Drobniak and colleagues [2] assert that “heteroscedasticity between two sexes should be the norm rather than the exception” and provide 2 arguments for this position. Firstly, they cite 2 meta-analyses. We note that the conclusions, within these papers, do not support the default assumption of heteroscedasticity. Indeed, the opposite position (assumption of homoscedasticity) is better supported. For example: “For the average trait of interest to animal researchers, variability does not differ between males and unstaged females” [3] and “the distributions (diff in CV) [explanation added] were extremely leptokurtic, so that many differences were close to 0” [4]. Furthermore, additional studies, be it clinical data [5], behaviour metrics [6], microarray data [7], or data from rats [8] have found similar results. In summary, the literature supports the position that unless there is evidence to the contrary, assume equal variance.

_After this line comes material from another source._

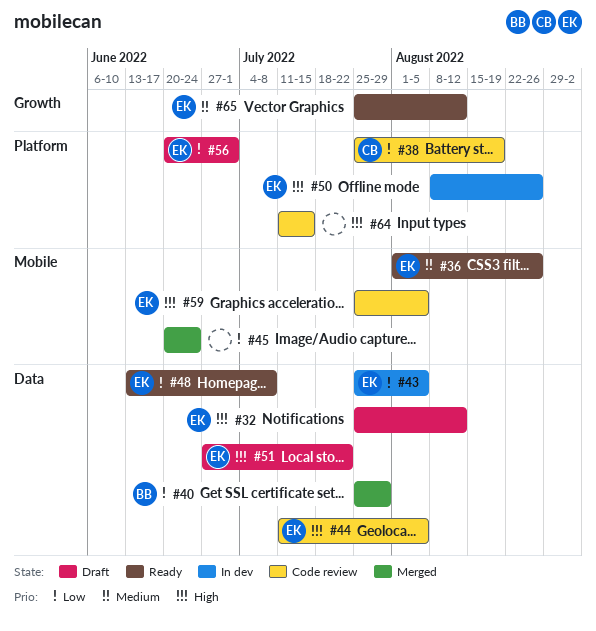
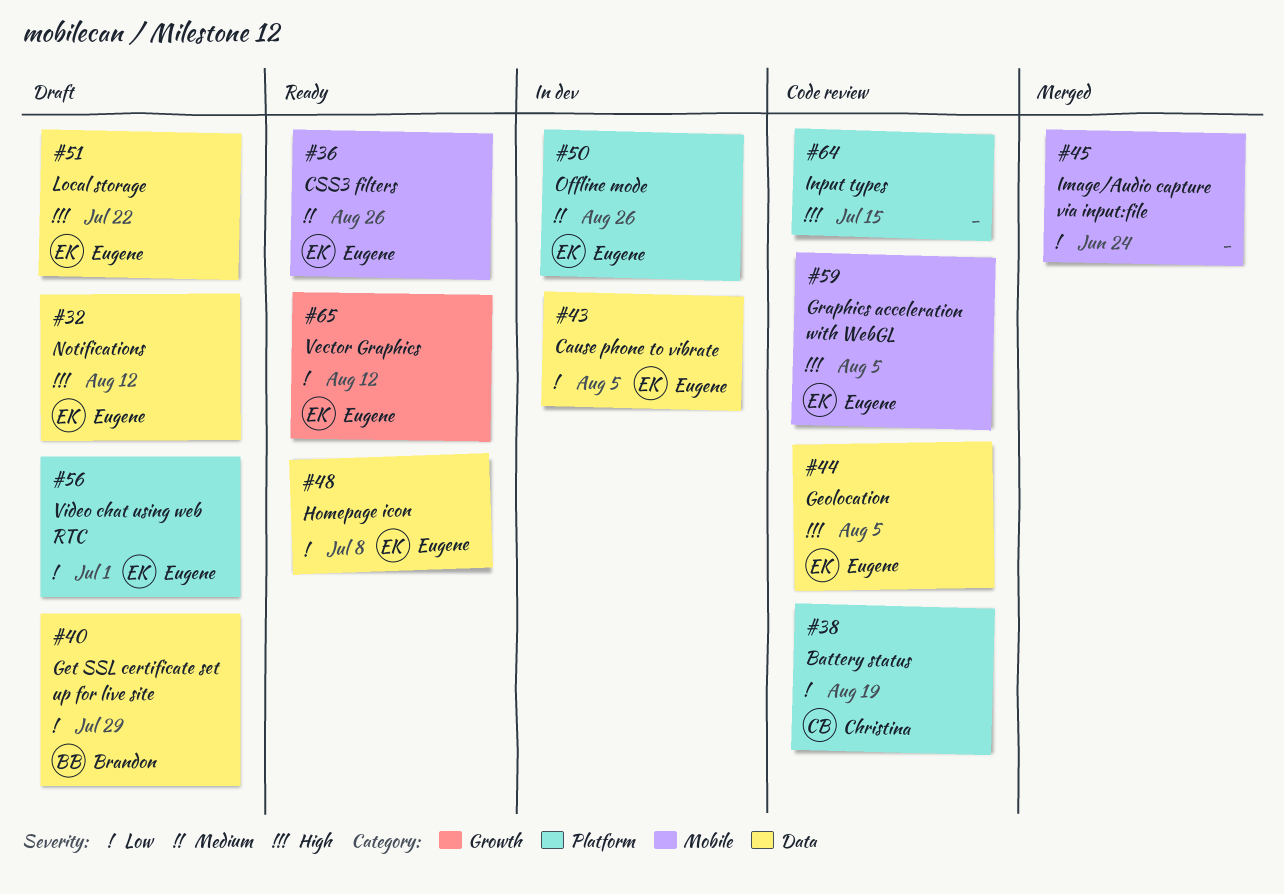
#40, status: Merged -> Draft
#50, priority: High -> Medium
#65, priority: Medium -> Low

Secondly, Drobniak and colleagues [2] argue that the variance between the sexes will inevitably differ due to Taylor’s law, where the mean and the standard deviation correlate. Consequently, baseline sex differences will inherently lead to variance differences. It is important to note that, for traits that follow Taylor’s law, then any intervention effect (e.g., drug treatment) will also lead to a change in variance between treatment groups. In these situations, it would be inappropriate to fit a standard factorial analysis and the associated statistical power would be irrelevant. As we stated in our original paper [1], it is important to ensure the assumptions hold for your chosen statistical analysis. In biological situations where the mean and variance correlate, a variance stabilising transformation (e.g., log) is an easy applicable strategy to try which should improve the characteristics and allows the application of a standard statistical strategy.

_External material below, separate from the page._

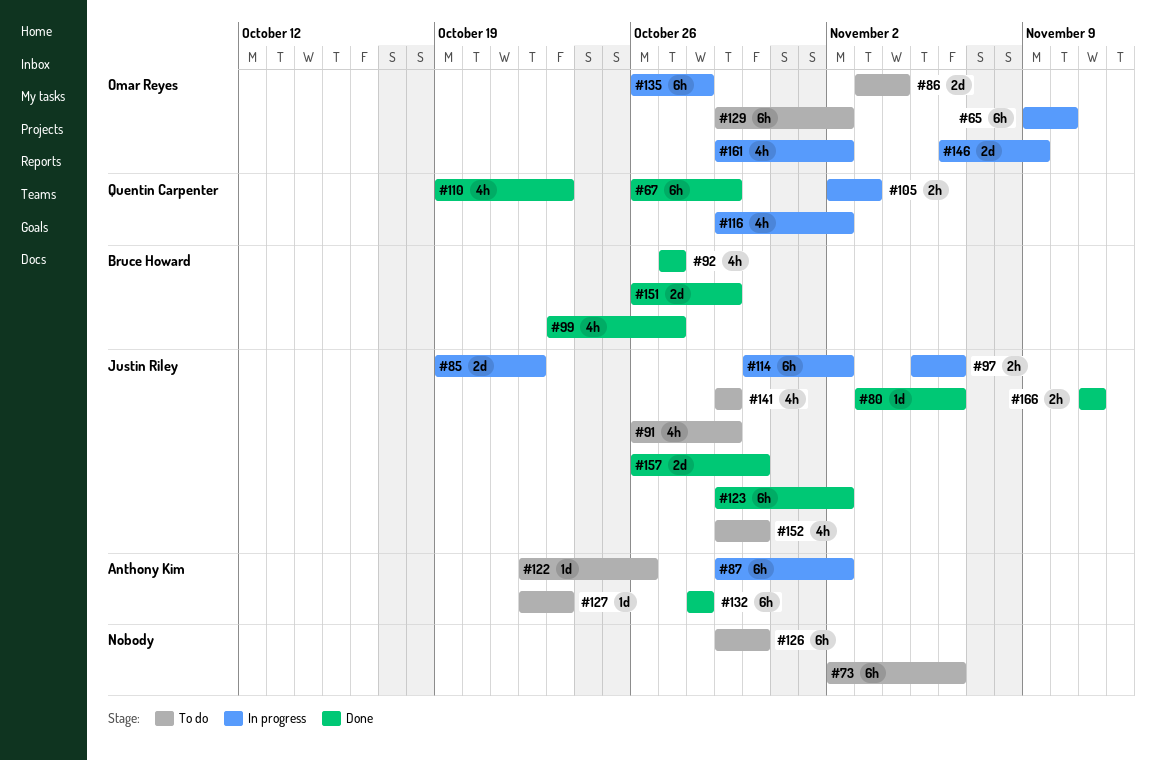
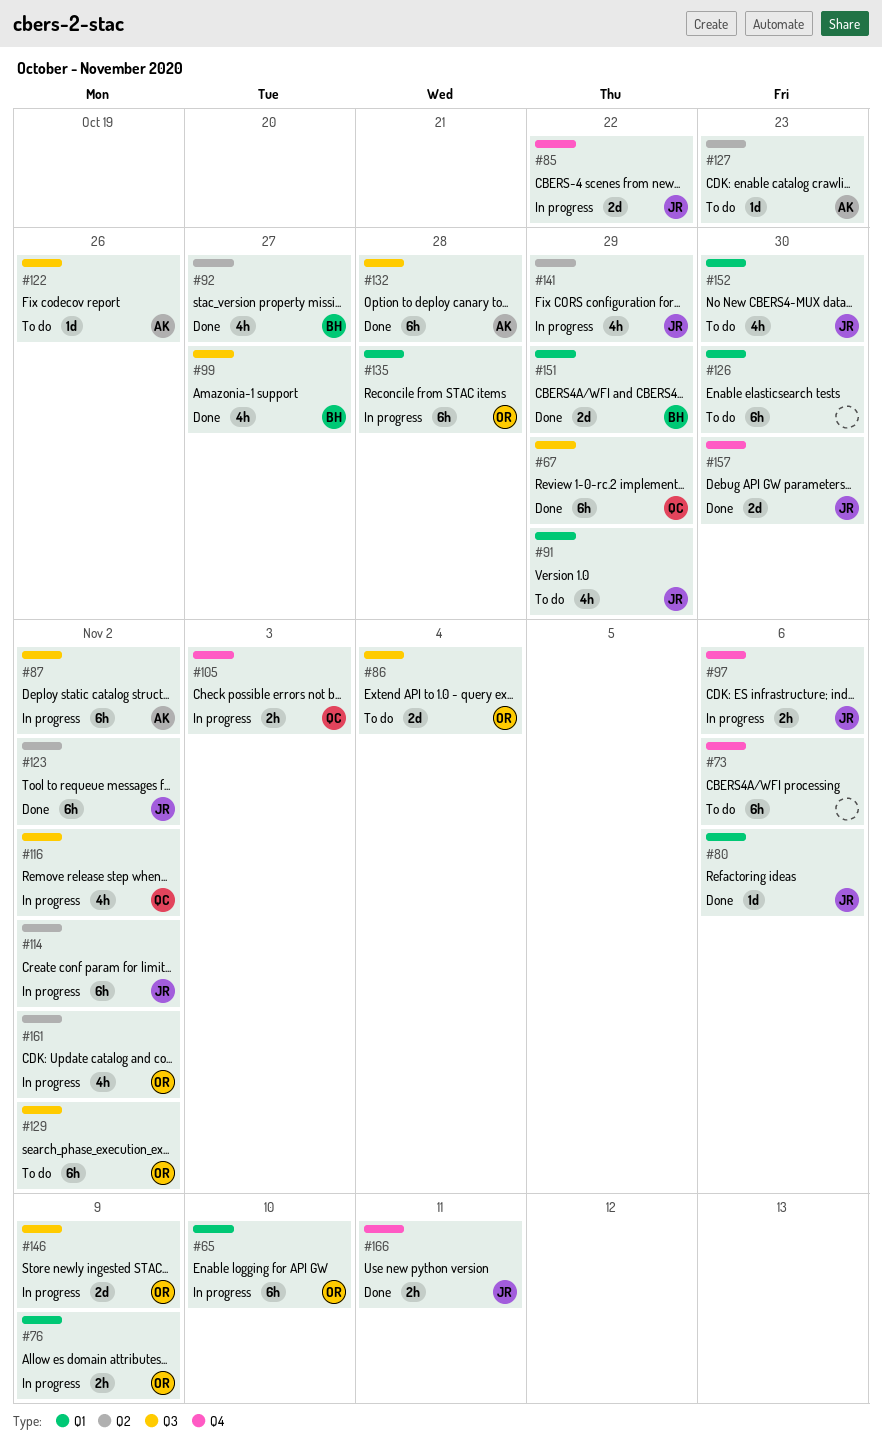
#76: none -> present
#110: present -> none
#141, status: To do -> In progress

In conclusion, we believe that our original advice still holds. If you have no specific knowledge to the contrary, it is reasonable to proceed assuming homoscedasticity, with no need to increase the overall sample size. If evidence of sex-related heteroscedasticity in the measure of interest is apparent or later emerges, it is important to adapt the statistical analysis plan and power calculation accordingly. As inclusion of both sexes increases, we will start to have the data to conduct more nuanced planning.

References

  1. 1. Phillips B, Haschler TN, Karp NA. Statistical simulations show that scientists need not increase overall sample size by default when including both sexes in in vivo studies. PLoS Biol. 2023;21(6):e3002129. pmid:37289836
  2. 2. Drobniak SM, Malgorzata Lagisz M, Yang Y, Nakagawa S. Realism and robustness require increased sample size when studying both sexes. PLoS Biol. 2024; 22(4): e3002578.

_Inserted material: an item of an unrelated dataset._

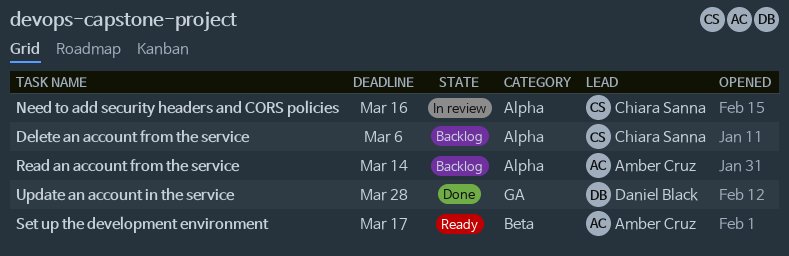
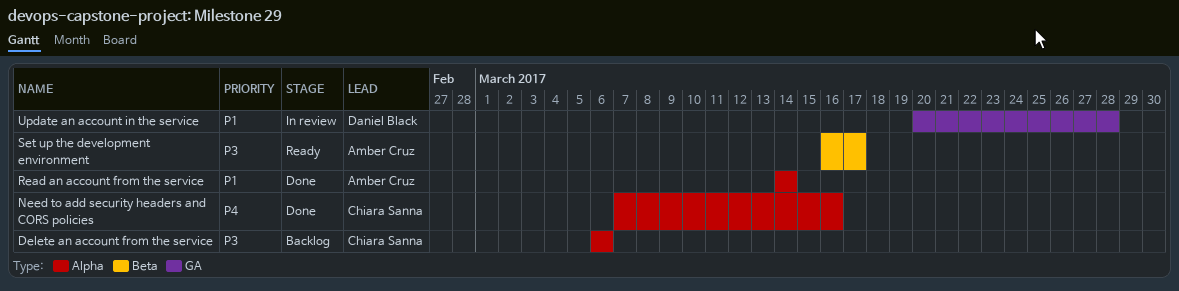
Need to add security headers and CORS policies, status: In review -> Done
Read an account from the service, status: Backlog -> Done
Update an account in the service, status: Done -> In review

  3. 3. Prendergast BJ, Onishi KG, Zucker I. Female mice liberated for inclusion in neuroscience and biomedical research. Neurosci Biobehav Rev. 2014;40:1–5. pmid:24456941
  4. 4. Wyman MJ, Rowe L. Male bias in distributions of additive genetic, residual, and phenotypic variances of shared traits. Am Nat. 2014;184(3):326–337. pmid:25141142
  5. 5. Halsey LG, Esteves GP, Dolan E. Variability in variability: does variation in morphological and physiological traits differ between men and women? R Soc Open Sci. 2023;10(9):230713. pmid:37680495
  6. 6. Kaluve AM, Le JT, Graham BM. Female rodents are not more variable than male rodents: A meta-analysis of preclinical studies of fear and anxiety. Neurosci Biobehav Rev. 2022:104962. pmid:36402227
  7. 7. Itoh Y, Arnold AP. Are females more variable than males in gene expression? Meta-analysis of microarray datasets. Biol Sex Differ. 2015;6:18. pmid:26557976
  8. 8. Becker JB, Prendergast BJ, Liang JW. Female rats are not more variable than male rats: a meta-analysis of neuroscience studies. Biol Sex Differ. 2016;7(1):1–7.